If freedom is going to happen, I think it will be because someone invents new ways for the permanent 1% minority of freethinkers to keep the permanent supermajority 99% of statists at bay.
This is a fairly common sentiment. The writer is clearly a serious libertarian, but people from every walk of life have this view of their fellow men. There is a hint of the Fallacy of Special Pleading in the claim, in this case maligning the norm with the exception: “I have what it takes to live a free life, but no one else does.”
My reply:
So, in summary, your plan is to bet against humanity?
I think you’re wrong. I think everyone wants to live the life I live, they just don’t know how. We won’t know for a while which one of us right — and we can only run the test because I wrote Man Alive!
Meanwhile: Will you love your self more tomorrow and enduringly by betting against humankind?
I think I’m the only game in town, and you have nothing whatever to lose by betting with me instead. If I’m right, you win big, and if you’re right, you lose nothing you have not already lost. I’m a free roll of the dice, but I’m also your best shot at making a difference in the world. Are you going to pass on that?
I’m glad you read the book, in any case. If you find that it stays with you — if it keeps calling itself back to your mind — you might give it a second look.
Here’s the truth of my own life: In the idiot social taxonomy promoted by the so-called “Pick-Up Artists” (discussed in Chapter 10 of the book), I would qualify as a Lone Wolf. I am naturally dominant but solitary to a fault. Obviously, those kinds of behavioral pre-dispositions don’t matter to thoughtful people. We have minds and therefore we can overcome anything. But it would be beyond easy for me to do nothing at all with respect to other people, to bet against them by default by ignoring them entirely.

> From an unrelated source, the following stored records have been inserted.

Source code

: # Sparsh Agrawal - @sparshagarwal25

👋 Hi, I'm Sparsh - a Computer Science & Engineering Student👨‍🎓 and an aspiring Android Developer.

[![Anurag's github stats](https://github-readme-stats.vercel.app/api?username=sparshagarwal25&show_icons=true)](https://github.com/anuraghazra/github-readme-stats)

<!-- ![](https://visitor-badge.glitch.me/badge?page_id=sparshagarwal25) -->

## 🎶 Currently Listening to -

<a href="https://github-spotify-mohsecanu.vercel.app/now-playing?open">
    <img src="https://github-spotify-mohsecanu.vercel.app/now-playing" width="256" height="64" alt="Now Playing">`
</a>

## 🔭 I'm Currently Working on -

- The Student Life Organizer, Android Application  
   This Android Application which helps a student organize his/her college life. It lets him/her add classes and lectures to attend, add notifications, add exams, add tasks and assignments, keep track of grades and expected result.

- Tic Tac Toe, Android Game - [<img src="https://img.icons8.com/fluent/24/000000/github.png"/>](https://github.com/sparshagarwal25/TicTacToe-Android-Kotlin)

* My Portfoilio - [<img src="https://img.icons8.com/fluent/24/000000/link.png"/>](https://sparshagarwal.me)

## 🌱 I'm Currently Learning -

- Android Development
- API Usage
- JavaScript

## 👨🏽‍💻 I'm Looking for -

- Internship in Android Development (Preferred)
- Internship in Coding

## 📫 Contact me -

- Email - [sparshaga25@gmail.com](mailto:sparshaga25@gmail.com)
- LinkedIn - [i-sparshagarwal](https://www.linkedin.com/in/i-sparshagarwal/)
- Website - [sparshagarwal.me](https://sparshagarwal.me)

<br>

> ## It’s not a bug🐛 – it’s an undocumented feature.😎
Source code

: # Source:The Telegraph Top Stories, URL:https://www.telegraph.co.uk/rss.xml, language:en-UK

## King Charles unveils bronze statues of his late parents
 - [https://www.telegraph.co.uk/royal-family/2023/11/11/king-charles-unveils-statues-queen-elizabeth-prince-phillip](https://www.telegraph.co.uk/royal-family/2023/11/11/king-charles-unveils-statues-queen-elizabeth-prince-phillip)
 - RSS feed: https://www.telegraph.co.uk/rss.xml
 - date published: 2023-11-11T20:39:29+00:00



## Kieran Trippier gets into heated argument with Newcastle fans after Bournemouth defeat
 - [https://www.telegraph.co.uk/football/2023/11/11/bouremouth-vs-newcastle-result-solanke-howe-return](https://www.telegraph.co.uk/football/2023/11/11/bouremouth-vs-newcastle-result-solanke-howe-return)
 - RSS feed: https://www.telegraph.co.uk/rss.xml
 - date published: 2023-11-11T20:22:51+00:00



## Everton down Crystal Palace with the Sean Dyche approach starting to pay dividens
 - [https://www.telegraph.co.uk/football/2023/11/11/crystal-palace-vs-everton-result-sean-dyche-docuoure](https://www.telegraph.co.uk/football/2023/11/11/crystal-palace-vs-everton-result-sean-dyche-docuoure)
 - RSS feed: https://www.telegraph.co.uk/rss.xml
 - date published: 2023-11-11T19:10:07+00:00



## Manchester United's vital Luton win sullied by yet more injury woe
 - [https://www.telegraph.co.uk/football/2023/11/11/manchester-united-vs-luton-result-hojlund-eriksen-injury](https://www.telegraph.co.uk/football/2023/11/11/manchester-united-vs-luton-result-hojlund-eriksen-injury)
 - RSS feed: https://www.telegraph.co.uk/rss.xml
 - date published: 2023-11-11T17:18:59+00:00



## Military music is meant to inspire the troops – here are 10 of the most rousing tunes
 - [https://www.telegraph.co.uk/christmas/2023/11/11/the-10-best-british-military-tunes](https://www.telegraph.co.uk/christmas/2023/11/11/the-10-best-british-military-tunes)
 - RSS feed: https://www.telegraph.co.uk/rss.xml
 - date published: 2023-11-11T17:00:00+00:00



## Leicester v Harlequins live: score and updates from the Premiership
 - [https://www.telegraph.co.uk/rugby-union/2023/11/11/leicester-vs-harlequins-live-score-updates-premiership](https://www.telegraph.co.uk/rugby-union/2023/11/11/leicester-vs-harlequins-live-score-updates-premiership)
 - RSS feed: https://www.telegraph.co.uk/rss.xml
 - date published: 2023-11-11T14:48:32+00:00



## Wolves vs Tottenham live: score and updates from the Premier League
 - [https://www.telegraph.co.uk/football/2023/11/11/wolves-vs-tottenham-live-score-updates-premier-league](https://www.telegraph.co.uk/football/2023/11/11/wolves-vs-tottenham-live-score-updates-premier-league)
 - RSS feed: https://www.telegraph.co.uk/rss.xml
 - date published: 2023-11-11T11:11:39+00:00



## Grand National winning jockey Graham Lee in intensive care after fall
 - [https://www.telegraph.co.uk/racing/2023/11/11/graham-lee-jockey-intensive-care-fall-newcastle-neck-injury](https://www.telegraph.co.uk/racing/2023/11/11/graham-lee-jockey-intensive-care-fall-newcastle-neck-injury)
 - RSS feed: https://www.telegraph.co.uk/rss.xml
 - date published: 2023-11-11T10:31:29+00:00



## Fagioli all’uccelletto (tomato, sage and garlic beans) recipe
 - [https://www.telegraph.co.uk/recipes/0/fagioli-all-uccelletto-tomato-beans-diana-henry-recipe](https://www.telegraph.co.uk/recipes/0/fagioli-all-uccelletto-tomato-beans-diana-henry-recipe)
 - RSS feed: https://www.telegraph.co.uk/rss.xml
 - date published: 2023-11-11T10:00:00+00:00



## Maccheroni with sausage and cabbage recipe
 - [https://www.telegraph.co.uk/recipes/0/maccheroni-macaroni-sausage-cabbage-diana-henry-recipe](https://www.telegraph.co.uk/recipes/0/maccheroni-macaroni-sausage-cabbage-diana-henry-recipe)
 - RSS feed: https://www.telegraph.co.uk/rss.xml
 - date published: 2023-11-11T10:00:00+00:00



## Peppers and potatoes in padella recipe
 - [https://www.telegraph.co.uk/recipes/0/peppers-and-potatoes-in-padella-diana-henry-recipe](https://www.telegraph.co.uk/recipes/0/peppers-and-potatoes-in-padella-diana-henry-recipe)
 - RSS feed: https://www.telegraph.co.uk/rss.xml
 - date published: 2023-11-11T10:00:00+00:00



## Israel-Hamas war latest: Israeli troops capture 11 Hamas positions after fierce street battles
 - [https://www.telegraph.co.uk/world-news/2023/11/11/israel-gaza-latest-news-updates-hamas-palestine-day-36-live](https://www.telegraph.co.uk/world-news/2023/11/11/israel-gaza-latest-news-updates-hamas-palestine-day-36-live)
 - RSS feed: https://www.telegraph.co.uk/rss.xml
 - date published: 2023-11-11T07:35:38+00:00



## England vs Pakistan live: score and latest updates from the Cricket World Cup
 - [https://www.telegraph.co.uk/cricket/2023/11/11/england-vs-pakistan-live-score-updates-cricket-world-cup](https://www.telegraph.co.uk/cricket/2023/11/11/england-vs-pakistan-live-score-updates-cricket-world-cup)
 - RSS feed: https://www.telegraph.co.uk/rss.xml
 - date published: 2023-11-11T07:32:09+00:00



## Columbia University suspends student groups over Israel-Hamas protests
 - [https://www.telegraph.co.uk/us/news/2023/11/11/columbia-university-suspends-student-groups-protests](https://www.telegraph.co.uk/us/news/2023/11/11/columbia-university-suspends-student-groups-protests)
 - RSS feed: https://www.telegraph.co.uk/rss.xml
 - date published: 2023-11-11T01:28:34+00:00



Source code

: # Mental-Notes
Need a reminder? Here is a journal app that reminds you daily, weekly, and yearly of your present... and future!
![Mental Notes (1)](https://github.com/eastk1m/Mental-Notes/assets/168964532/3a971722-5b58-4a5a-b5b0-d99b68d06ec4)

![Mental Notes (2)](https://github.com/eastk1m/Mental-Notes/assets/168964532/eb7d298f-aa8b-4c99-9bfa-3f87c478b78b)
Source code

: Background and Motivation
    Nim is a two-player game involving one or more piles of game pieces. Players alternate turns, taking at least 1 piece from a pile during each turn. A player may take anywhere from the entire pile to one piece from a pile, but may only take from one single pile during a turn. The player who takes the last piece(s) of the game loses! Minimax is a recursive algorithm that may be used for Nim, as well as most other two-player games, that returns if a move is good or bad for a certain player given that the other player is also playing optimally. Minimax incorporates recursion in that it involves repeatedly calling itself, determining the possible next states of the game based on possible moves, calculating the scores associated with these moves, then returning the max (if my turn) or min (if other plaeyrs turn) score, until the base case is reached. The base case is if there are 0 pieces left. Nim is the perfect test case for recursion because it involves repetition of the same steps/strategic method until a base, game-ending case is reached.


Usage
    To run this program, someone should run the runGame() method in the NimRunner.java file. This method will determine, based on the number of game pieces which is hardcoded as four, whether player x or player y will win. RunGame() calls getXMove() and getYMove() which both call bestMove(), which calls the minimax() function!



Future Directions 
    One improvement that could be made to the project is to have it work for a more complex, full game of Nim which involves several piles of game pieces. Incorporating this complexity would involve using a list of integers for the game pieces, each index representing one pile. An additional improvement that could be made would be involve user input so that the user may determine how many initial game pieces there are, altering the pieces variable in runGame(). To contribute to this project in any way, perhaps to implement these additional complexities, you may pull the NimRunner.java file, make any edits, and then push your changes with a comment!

My choice instead was to explore the ideas I take up in the book — to understand the gorgeous world I saw, a world few other people seemed to see, and to figure out how to share that vision with anyone who would risk taking a glimpse.
I believe that there is nothing special about me. I am different from most people because I have made different choices, but what we are as things is the same one thing. I am what you are and you are what I am, and there is nothing I can think about that you cannot also contemplate, if you learn to think the way I do.
Yesterday I celebrated my outsized hubris at FaceBook, and my belief is that everyone wants to feel that way — wants to thrive and to rejoice and to triumph as the rewards of a life well lived. If that’s so, I want to do everything I can to show anyone who wants that Splendor how to find it.
And if it’s not so? Press on regardless. There is nothing for me in despair. To the contrary, this little syllogism — 1 > 0 > –1 — demonstrates beyond all doubt that any sort of dour or doubtful or despairing opinion of the imaginary idea of “people in general” is an undivided negative for my own future self-adoration.
There’s more: I am much more likely to prove myself right about other people by believing that they want the same things that I want. Not only does that belief keep me motivated, but the work I am thereby motivated to do will be much more likely to persuade people to my way of thinking. We do well by doing good, and doing well for me is doing this work in the best way I can. In the end, virtue is its own reward, so the work I do will be the best I can do, either way. But it does not hurt me — to the contrary, it helps me a great deal — that I am so certain that I am right about my brothermen.
If you truly want to live in the world say you want to live in, stop volunteering to live anywhere else. If you want the best payoff possible from other people — stop betting against them.